» **What you should do**
Could you restate, exactly and with nothing added, the lines from the start of the data through the line that holds "當一個標準轉換無法完成隱含轉", leaving the pictures out?
--- Records supplied Enclosed Below ---
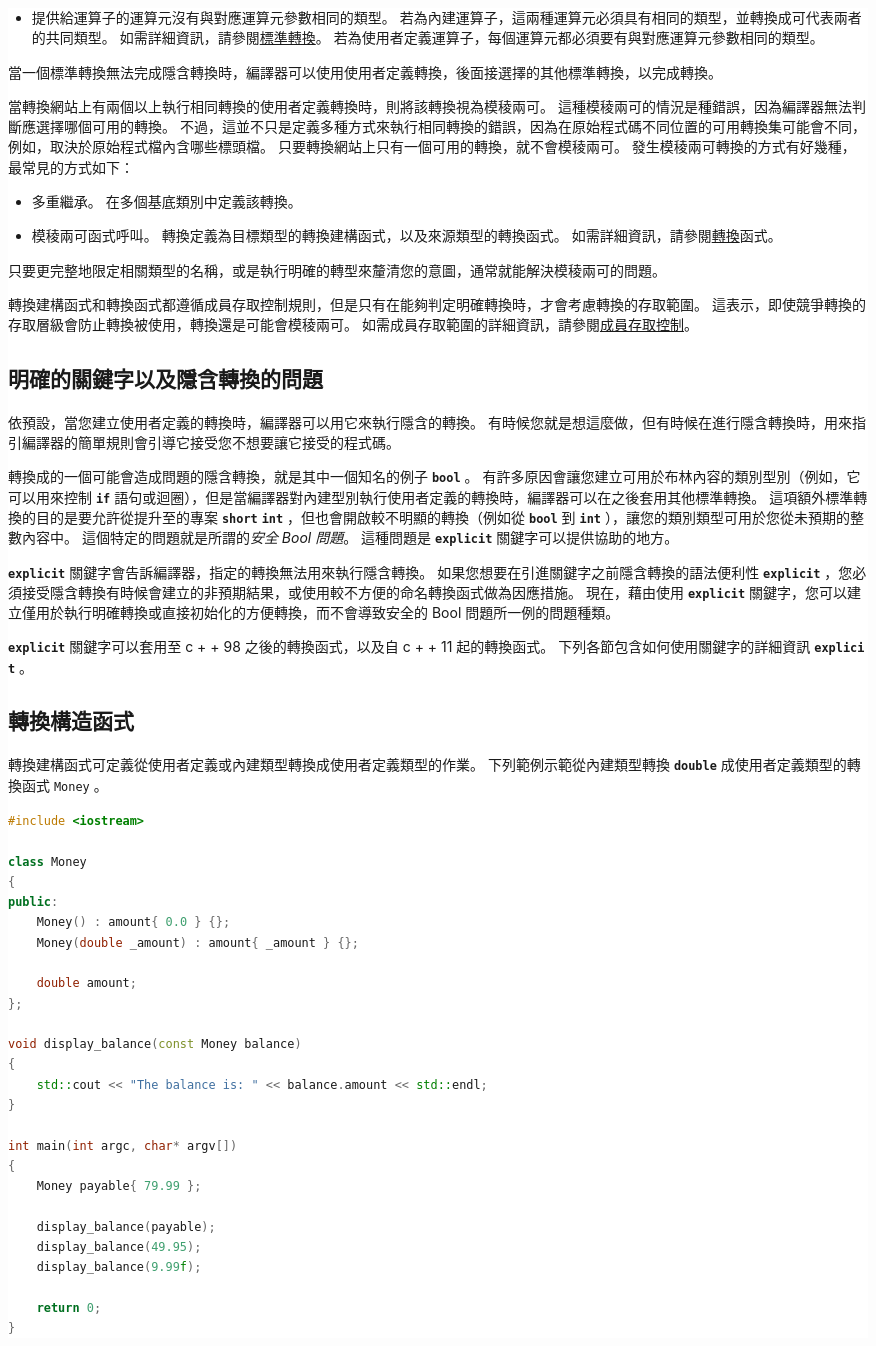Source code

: - 提供給運算子的運算元沒有與對應運算元參數相同的類型。 若為內建運算子，這兩種運算元必須具有相同的類型，並轉換成可代表兩者的共同類型。 如需詳細資訊，請參閱[標準轉換](standard-conversions.md)。 若為使用者定義運算子，每個運算元都必須要有與對應運算元參數相同的類型。

當一個標準轉換無法完成隱含轉換時，編譯器可以使用使用者定義轉換，後面接選擇的其他標準轉換，以完成轉換。

當轉換網站上有兩個以上執行相同轉換的使用者定義轉換時，則將該轉換視為模稜兩可。 這種模稜兩可的情況是種錯誤，因為編譯器無法判斷應選擇哪個可用的轉換。 不過，這並不只是定義多種方式來執行相同轉換的錯誤，因為在原始程式碼不同位置的可用轉換集可能會不同，例如，取決於原始程式檔內含哪些標頭檔。 只要轉換網站上只有一個可用的轉換，就不會模稜兩可。 發生模稜兩可轉換的方式有好幾種，最常見的方式如下：

- 多重繼承。 在多個基底類別中定義該轉換。

- 模稜兩可函式呼叫。 轉換定義為目標類型的轉換建構函式，以及來源類型的轉換函式。 如需詳細資訊，請參閱[轉換](#ConvFunc)函式。

只要更完整地限定相關類型的名稱，或是執行明確的轉型來釐清您的意圖，通常就能解決模稜兩可的問題。

轉換建構函式和轉換函式都遵循成員存取控制規則，但是只有在能夠判定明確轉換時，才會考慮轉換的存取範圍。 這表示，即使競爭轉換的存取層級會防止轉換被使用，轉換還是可能會模稜兩可。 如需成員存取範圍的詳細資訊，請參閱[成員存取控制](../cpp/member-access-control-cpp.md)。

## <a name="the-explicit-keyword-and-problems-with-implicit-conversion"></a>明確的關鍵字以及隱含轉換的問題

依預設，當您建立使用者定義的轉換時，編譯器可以用它來執行隱含的轉換。 有時候您就是想這麼做，但有時候在進行隱含轉換時，用來指引編譯器的簡單規則會引導它接受您不想要讓它接受的程式碼。

轉換成的一個可能會造成問題的隱含轉換，就是其中一個知名的例子 **`bool`** 。 有許多原因會讓您建立可用於布林內容的類別型別（例如，它可以用來控制 **`if`** 語句或迴圈），但是當編譯器對內建型別執行使用者定義的轉換時，編譯器可以在之後套用其他標準轉換。 這項額外標準轉換的目的是要允許從提升至的專案 **`short`** **`int`** ，但也會開啟較不明顯的轉換（例如從 **`bool`** 到 **`int`** ），讓您的類別類型可用於您從未預期的整數內容中。 這個特定的問題就是所謂的*安全 Bool 問題*。 這種問題是 **`explicit`** 關鍵字可以提供協助的地方。

**`explicit`** 關鍵字會告訴編譯器，指定的轉換無法用來執行隱含轉換。 如果您想要在引進關鍵字之前隱含轉換的語法便利性 **`explicit`** ，您必須接受隱含轉換有時候會建立的非預期結果，或使用較不方便的命名轉換函式做為因應措施。 現在，藉由使用 **`explicit`** 關鍵字，您可以建立僅用於執行明確轉換或直接初始化的方便轉換，而不會導致安全的 Bool 問題所一例的問題種類。

**`explicit`** 關鍵字可以套用至 c + + 98 之後的轉換函式，以及自 c + + 11 起的轉換函式。 下列各節包含如何使用關鍵字的詳細資訊 **`explicit`** 。

## <a name="conversion-constructors"></a><a name="ConvCTOR"></a>轉換構造函式

轉換建構函式可定義從使用者定義或內建類型轉換成使用者定義類型的作業。 下列範例示範從內建類型轉換 **`double`** 成使用者定義類型的轉換函式 `Money` 。

```cpp
#include <iostream>

class Money
{
public:
    Money() : amount{ 0.0 } {};
    Money(double _amount) : amount{ _amount } {};

    double amount;
};

void display_balance(const Money balance)
{
    std::cout << "The balance is: " << balance.amount << std::endl;
}

int main(int argc, char* argv[])
{
    Money payable{ 79.99 };

    display_balance(payable);
    display_balance(49.95);
    display_balance(9.99f);

    return 0;
}
```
--- End of Enclosed Records supplied ---
» **Task output**
Source code

: - 提供給運算子的運算元沒有與對應運算元參數相同的類型。 若為內建運算子，這兩種運算元必須具有相同的類型，並轉換成可代表兩者的共同類型。 如需詳細資訊，請參閱[標準轉換](standard-conversions.md)。 若為使用者定義運算子，每個運算元都必須要有與對應運算元參數相同的類型。

當一個標準轉換無法完成隱含轉換時，編譯器可以使用使用者定義轉換，後面接選擇的其他標準轉換，以完成轉換。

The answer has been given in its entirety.